Most of Anderson’s minutes have gone to 6-8 junior Evan Nolte and 6-5 freshman Marial Shayok, but his absence has affected other players, too. For the season, Perrantes is averaging 5.6 shots per game. In the three full games Virginia has played without Anderson, however, Perrantes has averaged nearly nine shots per game.
“My role has definitely changed on the offensive end,” Perrantes said, “just being able to look to shoot the ball more and look to be more aggressive.”
The `Hoos are unbeaten without Anderson, but the victories haven’t come easily. Virginia edged Louisville 52-47 — Anderson missed the second half of that game — and then won 51-47 at NC State on Feb. 11. Three days later, at JPJ, the Cavaliers secured a 61-60 win with a last-second defensive stop. Then, on Monday night, Pitt closed to 36-33 with about eight minutes left before UVa pulled away for its fifth straight win.
“People keep saying that we’re playing all these tight games because Justin’s gone, but we played tight games when Justin was here,” Gill said. “The ACC is a tough conference, and for us to go out there and get a win is just big enough. We’re just trying to go out there and get as many wins as we can, regardless of who’s on the court for us.”
Next up for Virginia is a Florida State team that’s won five of its past seven games.
In 2013-14, the Cavaliers played the Seminoles three times, winning each of those games. FSU lost such standouts as Okaro White and Ian Miller from that team, but at least one thing hasn’t changed in Tallahassee, Fla. As usual, the `Noles have a towering frontcourt.
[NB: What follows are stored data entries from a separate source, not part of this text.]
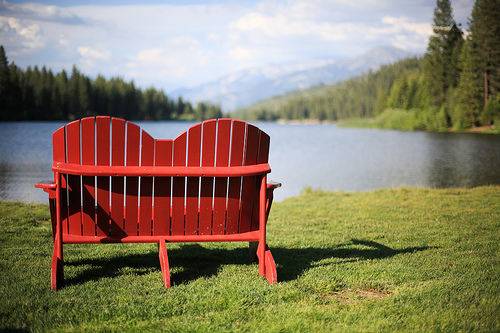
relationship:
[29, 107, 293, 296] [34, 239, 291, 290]
bench has legs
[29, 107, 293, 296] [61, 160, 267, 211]
bench has back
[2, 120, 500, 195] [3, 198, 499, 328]
water near grass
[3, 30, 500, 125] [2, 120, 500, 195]
trees around water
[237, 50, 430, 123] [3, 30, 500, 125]
mountains behind trees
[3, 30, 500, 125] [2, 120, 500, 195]
trees behind water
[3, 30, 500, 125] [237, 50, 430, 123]
trees near mountains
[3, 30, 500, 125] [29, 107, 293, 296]
trees in front of bench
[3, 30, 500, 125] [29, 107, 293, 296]
trees near bench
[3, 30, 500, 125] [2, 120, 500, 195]
trees next to water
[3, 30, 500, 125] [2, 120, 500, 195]
trees beyond water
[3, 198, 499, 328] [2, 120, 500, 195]
grass next to water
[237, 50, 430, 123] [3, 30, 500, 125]
mountains beyond trees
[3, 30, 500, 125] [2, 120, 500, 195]
trees along water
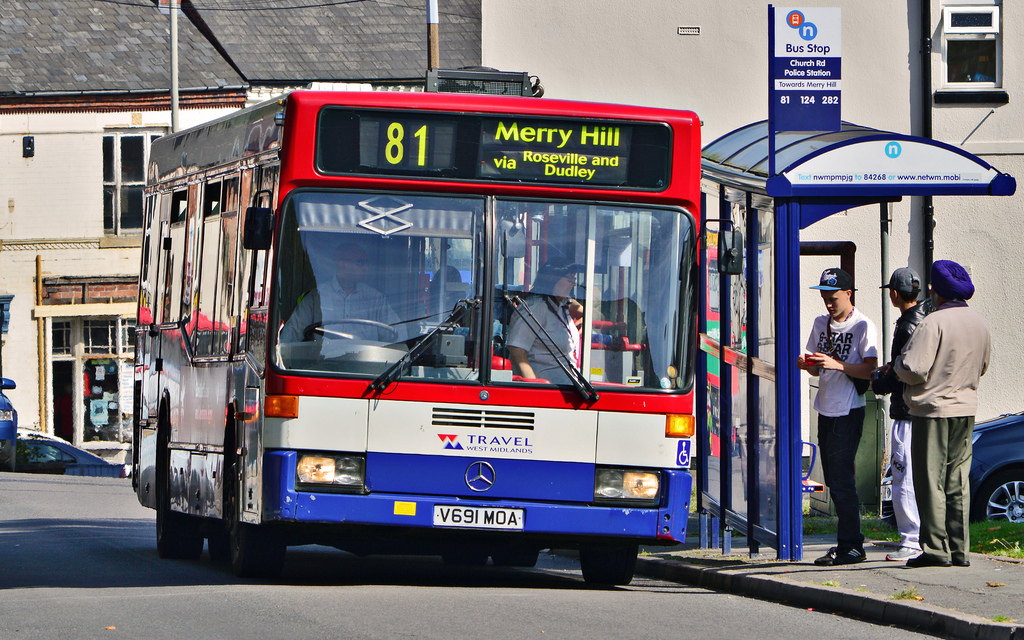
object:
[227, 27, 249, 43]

“They’re huge,” Williford said. “Every year I’m like, `They can’t get any bigger,’ and they do.”
Florida State’s roster includes 7-3, 240-pound Boris Bojanovsky, 7-0, 240-pound Kiel Turpin and 7-1, 292-pound Michael Ojo.
The `Noles are “always going to be throwing somebody at the glass,” Gill said, “and that somebody happens to be a 7-footer this time, so we just have to be ready for that and be physical down there with them, because they’re big guys.”
In mid-December, FSU declared guard Aaron Thomas, who was averaging a team-high 14.8 points, ineligible, and he hasn’t returned. In Thomas’ absence, the Seminoles’ top scorer has been freshman guard Xavier Rathan-Mayes (13.6 ppg), who also leads the team in assists and steals.
FSU’s size increases the likelihood 7-0 junior Mike Tobey will play a significant role for UVa in the teams’ only regular-season meeting. The `Noles don’t use more than one 7-footer at a time, but they favor lineups that include two traditional post players, Williford said, “which will help us keep Mike on the floor. There will always be a matchup for Mike.”
The Cavaliers have faced several teams that spread the floor with four perimeter players, creating matchups that aren’t ideal for Tobey, who’s averaging 7.7 points and 5.3 rebounds.
FSU will be “traditional,” Williford said. “Mike will be able to play. All of our bigs will play.”